Abba Kovner

Three Poems by Abba Kovner translated from Hebrew by Rachel Neve-Midbar
January 24, 2025 Kovner Abba

Three Poems by Abba Kovner translated from Hebrew by Rachel Neve-Midbar

 

Things Missing From the Heart

I am not holding a mirage
in my hand. No, nothing but my pajama.
Yet, before me, the rise of an entire
plateau. All of it. Washed in dew
soaking my feet. So simply beautiful
as any image that has brightened
my face. The egrets gliding in
over a gathering of apples. The sunshine
brushing my shoulders like my daughter’s fingers
and today
in just another hour or so
the smell of fresh cut grass:
this morning (I whisper to myself)
here in this scorched forest
a bird will eventually return to sing.

 

 

In vain, I try to understand that what happened—

 

happened. After all, we held two minutes of silence
so that silence wouldn’t live in our windows,
no escape, my friend, no
world borne on the night’s

 

cry. Just the one
you talk to in your heart, because
what is in the heart is worthless. Because
life is lived in the emotional power of those
who go where
they are unwilling to go;

 

in vain, I’m still trying to define your essence

 

within that aphotic zone of language. Only your shadow
remains. My hands
never reaching you. Never
will I drop your casket from my shoulder.

 

 

 

Two Is Not Always Better

Two is not always better than one. Not always
is the coward the one terrorized. Foot soldiers

sometimes decamp without waiting for any
king’s command.

I kneel to you
I kneel

for no particular reason, with no point
right in the middle of the road

right at the height of the storm, weaving
my way over each and every highway

that might lead to the four sands of sky,
from a mountain cut in half,

from a world where nothing remains
not even stone balanced on stone.

To excavate white chalk from inside a mine
just to glean a handful

and form from it a stone, a cornerstone,
just to chisel there your smile,

your eyes, your
wrinkles, those born in the hard years. Wonderful years—

just to stroke your lovely head.

 

 

 

 

Only

No one will carry my mother’s coffin with me.
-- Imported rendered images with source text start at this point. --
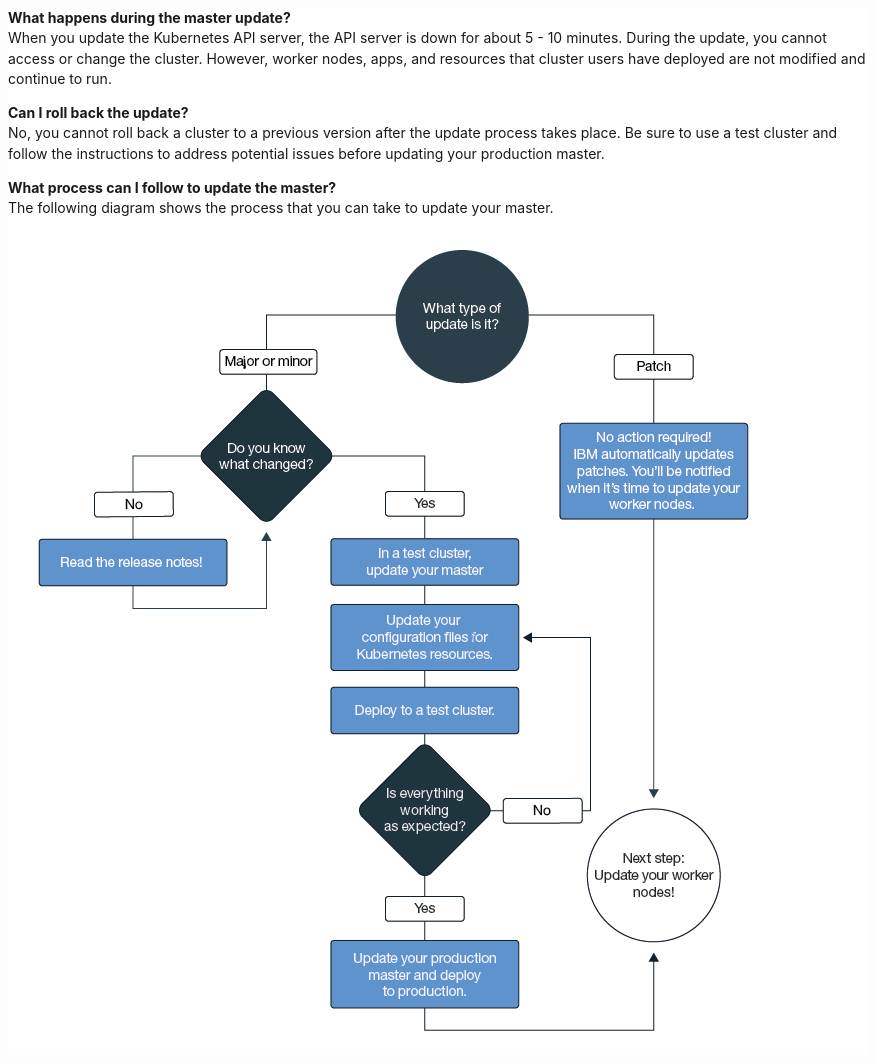 **What happens during the master update?**</br>
When you update the Kubernetes API server, the API server is down for about 5 - 10 minutes. During the update, you cannot access or change the cluster. However, worker nodes, apps, and resources that cluster users have deployed are not modified and continue to run.

**Can I roll back the update?**</br>
No, you cannot roll back a cluster to a previous version after the update process takes place. Be sure to use a test cluster and follow the instructions to address potential issues before updating your production master.

**What process can I follow to update the master?**</br>
The following diagram shows the process that you can take to update your master.

![Master update best practice](/images/update-tree.png)
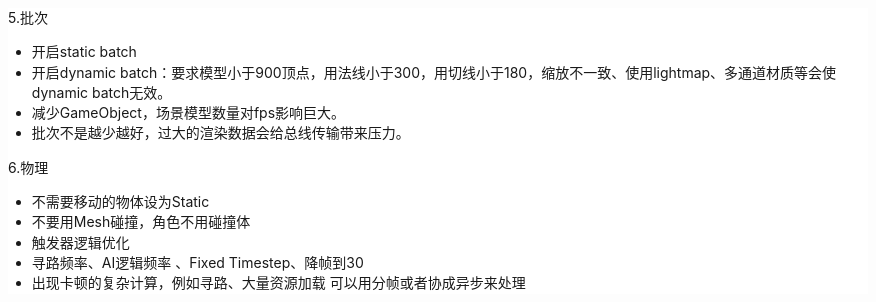 5.批次

- 开启static batch
- 开启dynamic batch：要求模型小于900顶点，用法线小于300，用切线小于180，缩放不一致、使用lightmap、多通道材质等会使dynamic batch无效。
- 减少GameObject，场景模型数量对fps影响巨大。
- 批次不是越少越好，过大的渲染数据会给总线传输带来压力。

6.物理

- 不需要移动的物体设为Static
- 不要用Mesh碰撞，角色不用碰撞体
- 触发器逻辑优化
- 寻路频率、AI逻辑频率 、Fixed Timestep、降帧到30
- 出现卡顿的复杂计算，例如寻路、大量资源加载 可以用分帧或者协成异步来处理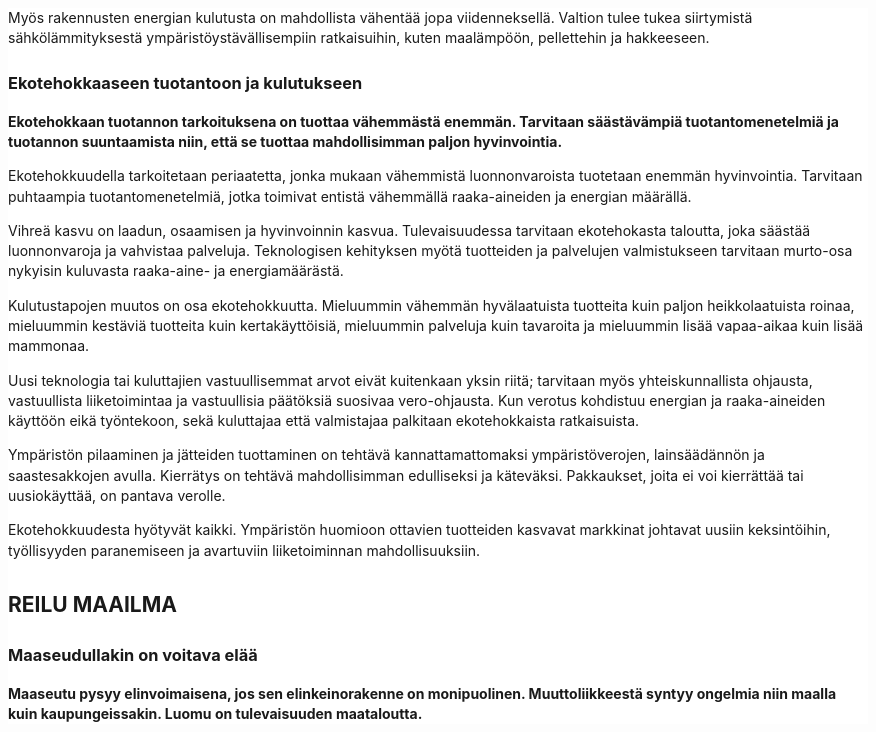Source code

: 
Myös rakennusten energian kulutusta on mahdollista vähentää jopa viidenneksellä.
Valtion tulee tukea siirtymistä sähkölämmityksestä ympäristöystävällisempiin
ratkaisuihin, kuten maalämpöön, pellettehin ja hakkeeseen.


### Ekotehokkaaseen tuotantoon ja kulutukseen


**Ekotehokkaan tuotannon tarkoituksena on tuottaa vähemmästä enemmän. Tarvitaan
säästävämpiä tuotantomenetelmiä ja tuotannon suuntaamista niin, että se tuottaa
mahdollisimman paljon hyvinvointia.**


Ekotehokkuudella tarkoitetaan periaatetta, jonka mukaan vähemmistä
luonnonvaroista tuotetaan enemmän hyvinvointia. Tarvitaan puhtaampia
tuotantomenetelmiä, jotka toimivat entistä vähemmällä raaka-aineiden ja energian
määrällä.


Vihreä kasvu on laadun, osaamisen ja hyvinvoinnin kasvua. Tulevaisuudessa
tarvitaan ekotehokasta taloutta, joka säästää luonnonvaroja ja vahvistaa
palveluja. Teknologisen kehityksen myötä tuotteiden ja palvelujen valmistukseen
tarvitaan murto-osa nykyisin kuluvasta raaka-aine- ja energiamäärästä.


Kulutustapojen muutos on osa ekotehokkuutta. Mieluummin vähemmän hyvälaatuista
tuotteita kuin paljon heikkolaatuista roinaa, mieluummin kestäviä tuotteita kuin
kertakäyttöisiä, mieluummin palveluja kuin tavaroita ja mieluummin lisää
vapaa-aikaa kuin lisää mammonaa.


Uusi teknologia tai kuluttajien vastuullisemmat arvot eivät kuitenkaan yksin
riitä; tarvitaan myös yhteiskunnallista ohjausta, vastuullista liiketoimintaa ja
vastuullisia päätöksiä suosivaa vero-ohjausta. Kun verotus kohdistuu energian ja
raaka-aineiden käyttöön eikä työntekoon, sekä kuluttajaa että valmistajaa
palkitaan ekotehokkaista ratkaisuista.


Ympäristön pilaaminen ja jätteiden tuottaminen on tehtävä kannattamattomaksi
ympäristöverojen, lainsäädännön ja saastesakkojen avulla. Kierrätys on tehtävä
mahdollisimman edulliseksi ja käteväksi. Pakkaukset, joita ei voi kierrättää tai
uusiokäyttää, on pantava verolle.


Ekotehokkuudesta hyötyvät kaikki. Ympäristön huomioon ottavien tuotteiden
kasvavat markkinat johtavat uusiin keksintöihin, työllisyyden paranemiseen ja
avartuviin liiketoiminnan mahdollisuuksiin.


## REILU MAAILMA


### Maaseudullakin on voitava elää


**Maaseutu pysyy elinvoimaisena, jos sen elinkeinorakenne on monipuolinen.
Muuttoliikkeestä syntyy ongelmia niin maalla kuin kaupungeissakin. Luomu on
tulevaisuuden maataloutta.**
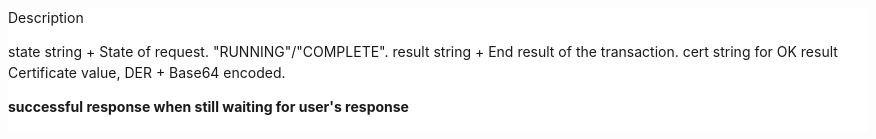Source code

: </th>

<th class="confluenceTh">

Description

</th>

</tr>

</thead>

<tbody>

<tr>

<td class="confluenceTd">state</td>

<td class="confluenceTd">string</td>

<td class="confluenceTd">+</td>

<td class="confluenceTd">State of request. "RUNNING"/"COMPLETE".</td>

</tr>

<tr>

<td class="confluenceTd">result</td>

<td class="confluenceTd">string</td>

<td class="confluenceTd">+</td>

<td class="confluenceTd">End result of the transaction.</td>

</tr>

<tr>

<td colspan="1" class="confluenceTd">cert</td>

<td colspan="1" class="confluenceTd">string</td>

<td colspan="1" class="confluenceTd">for OK result</td>

<td colspan="1" class="confluenceTd">Certificate value, DER + Base64 encoded.</td>

</tr>

</tbody>

</table>

</div>

**successful response when still waiting for user's response**

<div class="table-wrap">

<table class="confluenceTable"><colgroup><col></colgroup> 

<tbody>

<tr>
No one
will even draw near my mother’s resting place.
Arrive at the flat lands, drive your eyes
to the white river, its depths pitching
and pulling like a ship’s bow
weighted down with ice,
then whisper with me
Mommy

Mommy

 

 

Abba Kovner (1918 – 1987) was a Hebrew speaking Jewish partisan leader, and later Israeli poet and writer. In the Vilna Ghetto, his manifesto was the first time that a victim of the Holocaust identified the German plan to murder all Jews. Living underground in the ghetto, his attempt to organize an uprising failed. He later fled through Vilna’s sewers into the forest, joined Soviet partisans, fought and survived the war. After the war, Kovner made his way to Palestine in 1947. He later gave extensive testimony about his war experiences at the Eichman trial. Rarely translated into English, Kovner is considered one of the greatest authors of Modern Hebrew poetry, and was awarded the Israel Prize in 1970.